17 October 2016

Blurring the lines.


When you wear a lot of hats, there's a good possibility that you're going to show up to the wrong party in the wrong hat. Chronic fish out of wateritis. It's taken me an unspeakable number of years to decide that it's not that big of a deal. I just wear the wrong hat and roll with it.

Is that just a few steps from wearing jammie bottoms and crocs to the market? Even if it's just the market across the street, where the Korean guy behind the counter never even looks up from the Korean soap opera on his tiny tv? If he doesn't look up, am I even wearing them?


This used to feel mortifying. I could never figure out what hat I was supposed to wear. So at the barn,  I felt dumb in an artist hat. But not so dumb in the dog hat. At the dog show, weird to wear a horse hat. But the art hat could look pretty ok. Wife hat? Friend hat? Would a carny wear that to a bar? Horse hat at the art, just so wrong.


And god forbid at an art thing, wear a dog hat. Even though, isn't that festival wear, to dress up like a spirit animal? Pelts and such. It's a hat though, not as simple as just toting around an underarm dog. And the designer hat, really a jaunty cap, does it make the art hat look bigger or does it just make my ass look fat?

Sometimes throwing hats on and off at a run, in the car, on a flight of stairs, reaching up and realizing, yeah, wrong hat. Needing to improvise. Knowing that probably, my hat's a little bit unraveled and has visible puckered seams. Nothing to do but roll on.


I had this phase for a while, before we slunk out into the woods, I went camo. I had camo pants, actually they were skinny jeans with moto detailing that I got at a red lined super discount sale at the gap. So weird zippers in an unflattering spot. Even trying to wear camo in the bush, I ended up with the wrong kind. But they did have stretch. I so much needed to blend, so that if found out, I could just fade back into the brush and vanish, just like that.
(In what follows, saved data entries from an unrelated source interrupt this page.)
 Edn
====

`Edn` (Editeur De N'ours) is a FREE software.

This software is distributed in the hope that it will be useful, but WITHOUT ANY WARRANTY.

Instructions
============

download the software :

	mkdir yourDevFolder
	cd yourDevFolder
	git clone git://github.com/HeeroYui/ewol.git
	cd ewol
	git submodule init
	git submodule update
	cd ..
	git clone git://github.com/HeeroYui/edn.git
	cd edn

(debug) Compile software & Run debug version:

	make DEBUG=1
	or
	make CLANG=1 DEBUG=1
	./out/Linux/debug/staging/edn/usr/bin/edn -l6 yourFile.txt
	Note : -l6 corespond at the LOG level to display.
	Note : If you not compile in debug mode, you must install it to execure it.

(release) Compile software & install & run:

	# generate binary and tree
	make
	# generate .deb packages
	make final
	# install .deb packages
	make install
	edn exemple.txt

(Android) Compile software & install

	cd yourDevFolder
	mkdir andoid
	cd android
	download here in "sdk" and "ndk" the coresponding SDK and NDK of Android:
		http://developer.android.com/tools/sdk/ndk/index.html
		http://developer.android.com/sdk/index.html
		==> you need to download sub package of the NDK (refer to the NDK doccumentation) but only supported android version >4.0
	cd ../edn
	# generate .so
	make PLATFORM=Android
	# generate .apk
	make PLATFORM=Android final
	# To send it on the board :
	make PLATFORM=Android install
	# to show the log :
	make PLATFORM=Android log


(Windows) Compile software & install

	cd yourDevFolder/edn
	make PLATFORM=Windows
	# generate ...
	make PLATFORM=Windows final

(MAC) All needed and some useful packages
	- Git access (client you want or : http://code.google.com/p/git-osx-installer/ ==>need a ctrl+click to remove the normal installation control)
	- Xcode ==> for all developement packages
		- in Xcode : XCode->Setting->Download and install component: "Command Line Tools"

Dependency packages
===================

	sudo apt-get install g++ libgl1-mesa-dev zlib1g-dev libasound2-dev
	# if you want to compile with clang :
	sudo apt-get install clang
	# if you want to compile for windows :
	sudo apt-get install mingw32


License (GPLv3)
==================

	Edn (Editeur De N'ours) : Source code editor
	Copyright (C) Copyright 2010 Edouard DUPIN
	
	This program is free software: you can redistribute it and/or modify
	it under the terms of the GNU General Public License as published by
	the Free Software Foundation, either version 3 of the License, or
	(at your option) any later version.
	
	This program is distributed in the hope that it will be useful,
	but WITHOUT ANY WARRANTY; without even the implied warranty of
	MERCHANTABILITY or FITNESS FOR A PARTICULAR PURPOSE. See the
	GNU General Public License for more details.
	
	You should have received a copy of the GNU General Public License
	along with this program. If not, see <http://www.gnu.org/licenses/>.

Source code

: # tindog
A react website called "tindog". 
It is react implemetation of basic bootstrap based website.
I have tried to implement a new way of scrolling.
I was building a giant map, so I took a notebook and document almost every step I took. A project now on hold. I had a compass. Was that a cartographer hat? Woodsman? Artist? I think I have a camo beanie around here somewhere, that I tucked my hair up into, I guess I looked more like a tree that way. This look was useful though, for when I was painting out there, needing to move fast and be undercover, I really could just fade into the bush, and then run.
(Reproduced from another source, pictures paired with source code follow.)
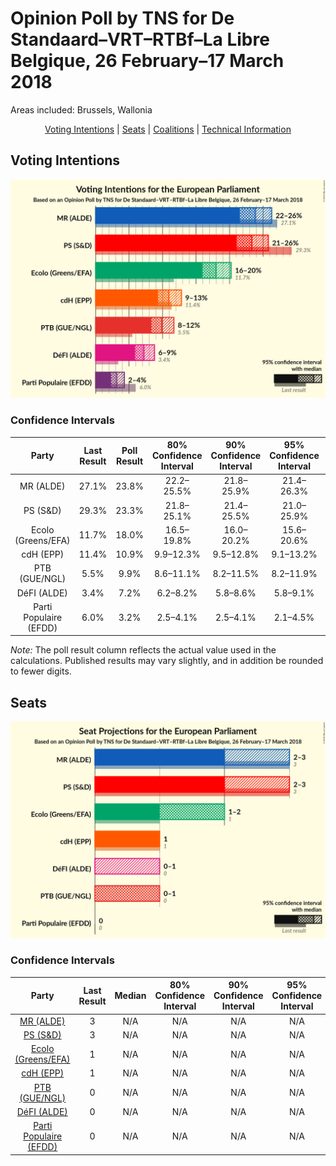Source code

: # Opinion Poll by TNS for De Standaard–VRT–RTBf–La Libre Belgique, 26 February–17 March 2018

Areas included: Brussels, Wallonia

<p align="center"><a href="#voting-intentions">Voting Intentions</a> | <a href="#seats">Seats</a> | <a href="#coalitions">Coalitions</a> | <a href="#technical-information">Technical Information</a></p>

## Voting Intentions

![Graph with voting intentions not yet produced](2018-03-17-TNS.png "Voting Intentions")

### Confidence Intervals

| Party | Last Result | Poll Result | 80% Confidence Interval | 90% Confidence Interval | 95% Confidence Interval | 99% Confidence Interval |
|:-----:|:-----------:|:-----------:|:-----------------------:|:-----------------------:|:-----------------------:|:-----------------------:|
| MR (ALDE) | 27.1% | 23.8% | 22.2–25.5% |21.8–25.9% |21.4–26.3% |20.6–27.2% |
| PS (S&D) | 29.3% | 23.3% | 21.8–25.1% |21.4–25.5% |21.0–25.9% |20.2–26.7% |
| Ecolo (Greens/EFA) | 11.7% | 18.0% | 16.5–19.8% |16.0–20.2% |15.6–20.6% |15.2–21.0% |
| cdH (EPP) | 11.4% | 10.9% | 9.9–12.3% |9.5–12.8% |9.1–13.2% |8.6–13.6% |
| PTB (GUE/NGL) | 5.5% | 9.9% | 8.6–11.1% |8.2–11.5% |8.2–11.9% |7.8–12.3% |
| DéFI (ALDE) | 3.4% | 7.2% | 6.2–8.2% |5.8–8.6% |5.8–9.1% |5.3–9.5% |
| Parti Populaire (EFDD) | 6.0% | 3.2% | 2.5–4.1% |2.5–4.1% |2.1–4.5% |2.1–4.9% |

*Note:* The poll result column reflects the actual value used in the calculations. Published results may vary slightly, and in addition be rounded to fewer digits.

## Seats

![Graph with seats not yet produced](2018-03-17-TNS-seats.png "Seats")

### Confidence Intervals

| Party | Last Result | Median | 80% Confidence Interval | 90% Confidence Interval | 95% Confidence Interval | 99% Confidence Interval |
|:-----:|:-----------:|:------:|:-----------------------:|:-----------------------:|:-----------------------:|:-----------------------:|
| <a href="#mr-(alde)">MR (ALDE)</a> | 3 | N/A | N/A |N/A |N/A |N/A |
| <a href="#ps-(s&d)">PS (S&D)</a> | 3 | N/A | N/A |N/A |N/A |N/A |
| <a href="#ecolo-(greens/efa)">Ecolo (Greens/EFA)</a> | 1 | N/A | N/A |N/A |N/A |N/A |
| <a href="#cdh-(epp)">cdH (EPP)</a> | 1 | N/A | N/A |N/A |N/A |N/A |
| <a href="#ptb-(gue/ngl)">PTB (GUE/NGL)</a> | 0 | N/A | N/A |N/A |N/A |N/A |
| <a href="#défi-(alde)">DéFI (ALDE)</a> | 0 | N/A | N/A |N/A |N/A |N/A |
| <a href="#parti-populaire-(efdd)">Parti Populaire (EFDD)</a> | 0 | N/A | N/A |N/A |N/A |N/A |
It was satisfying to know, I did belong there. Claimed the forest as my own. Like when I pull on my boots when I walk into the barn. I've always done this. Walk in and put on my boots, right then and there. I own those steps. I take them off just before I shut of the lights to go home.

I put on my waterproof, super nubby sneakers just as often now, to keep my socks dry and keep me standing when I'm sprinting to the next position. Showing Banksy the correct arm matched up with correct shoulders. And sometimes they let Gooey go in the tunnel.


Lately I'm getting better at blurring the lines. And not being so worried about the wrong hat. Maybe it's my glasses. I think I need another pair again. Everything looks soft, I want to hit it with an unsharp mask. Twice. My favorite food used to be Swanson TV dinner. Salisbury steak or turkey and gravy in the large foil compartment. Cobbler up top. Peas and carrots to the side, and mashed potatoes, covered with a papery film, to the left. Nothing could touch nothing else. So lovely and so orderly, entirely predictable. There was zero blur. Every compartment a unique color, texture, and chemical, packed lovingly by a robot into a shallow disposable tray.


Right now, the dog blurs into the horse blurs into the design blurs into the art blurs into the house blurs into the forest blurs into the blog. Nothing's really getting done. My house is a mess, and I can't find the pink slip to my car. The blur means the floor can be dirty though, dirt doesn't show up so good. Time's just moving too fast to take care of all the things. There's money to be made, dogs to play with, people to see.

So, oh, hi! I haven't forgotten you. I think about you all the time. My thinkers are stuck on being a little blurry. We're here and we're doing our best. If I don't always get a hat on, at least I wad a headband up there into the hair nest and pretend it's a good hat. The right one. Maybe the wrong one. Maybe a blurry one.

I hope it doesn't make my skull look like my hairline's receding. Goes along with the jammies and the crocs.

It will get wet, because it's raining and we'll at least walk one loop in the woods. Til then, good night.



1 comment:

Anonymous said...

I don't wear hats much but at an agility seminar the Seminaress told me to get a headband so my dog could see my face. So now I wear '50s housewife headbands. It's much easier to see what's going on. Glad you posted and things are going well?